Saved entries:
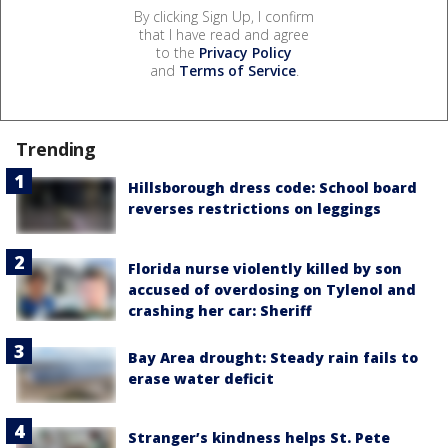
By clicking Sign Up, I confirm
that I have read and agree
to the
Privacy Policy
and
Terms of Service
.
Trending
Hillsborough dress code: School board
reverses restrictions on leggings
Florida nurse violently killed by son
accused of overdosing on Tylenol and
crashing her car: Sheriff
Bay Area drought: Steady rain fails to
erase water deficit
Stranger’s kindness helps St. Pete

...

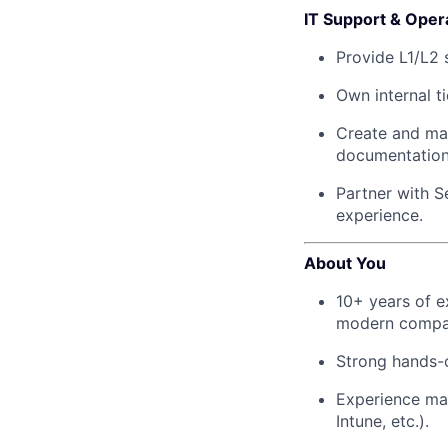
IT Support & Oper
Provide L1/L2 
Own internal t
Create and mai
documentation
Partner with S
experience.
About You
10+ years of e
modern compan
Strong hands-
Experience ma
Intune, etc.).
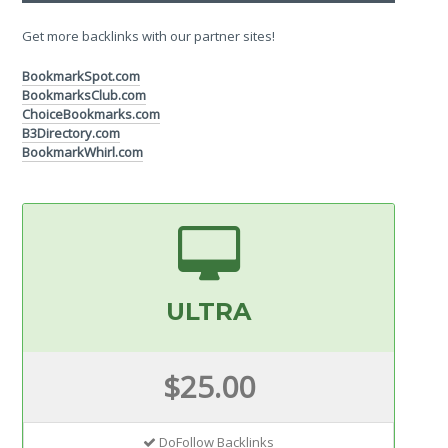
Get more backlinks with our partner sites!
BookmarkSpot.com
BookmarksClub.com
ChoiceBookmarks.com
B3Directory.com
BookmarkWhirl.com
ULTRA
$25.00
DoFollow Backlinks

* * *

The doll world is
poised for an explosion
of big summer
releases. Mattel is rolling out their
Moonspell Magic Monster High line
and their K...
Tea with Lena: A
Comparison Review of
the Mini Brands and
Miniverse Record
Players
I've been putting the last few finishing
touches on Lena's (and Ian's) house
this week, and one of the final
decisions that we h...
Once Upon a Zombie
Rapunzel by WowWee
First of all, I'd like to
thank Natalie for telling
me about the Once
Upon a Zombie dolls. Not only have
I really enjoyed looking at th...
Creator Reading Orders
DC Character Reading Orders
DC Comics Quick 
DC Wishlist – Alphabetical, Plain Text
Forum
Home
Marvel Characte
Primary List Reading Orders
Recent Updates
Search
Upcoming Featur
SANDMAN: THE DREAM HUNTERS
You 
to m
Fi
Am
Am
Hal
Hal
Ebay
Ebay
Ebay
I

Aim of the task
Put the lines from the one containing "By clicking Sign Up, I confirm" through the one containing "Stranger’s kindness helps St. Pete" into a JSON list of strings, with one string per line and blank lines skipped.

Solved exercise
[
  "By clicking Sign Up, I confirm",
  "that I have read and agree",
  "to the",
  "Privacy Policy",
  "and",
  "Terms of Service",
  ".",
  "Trending",
  "Hillsborough dress code: School board",
  "reverses restrictions on leggings",
  "Florida nurse violently killed by son",
  "accused of overdosing on Tylenol and",
  "crashing her car: Sheriff",
  "Bay Area drought: Steady rain fails to",
  "erase water deficit",
  "Stranger’s kindness helps St. Pete"
]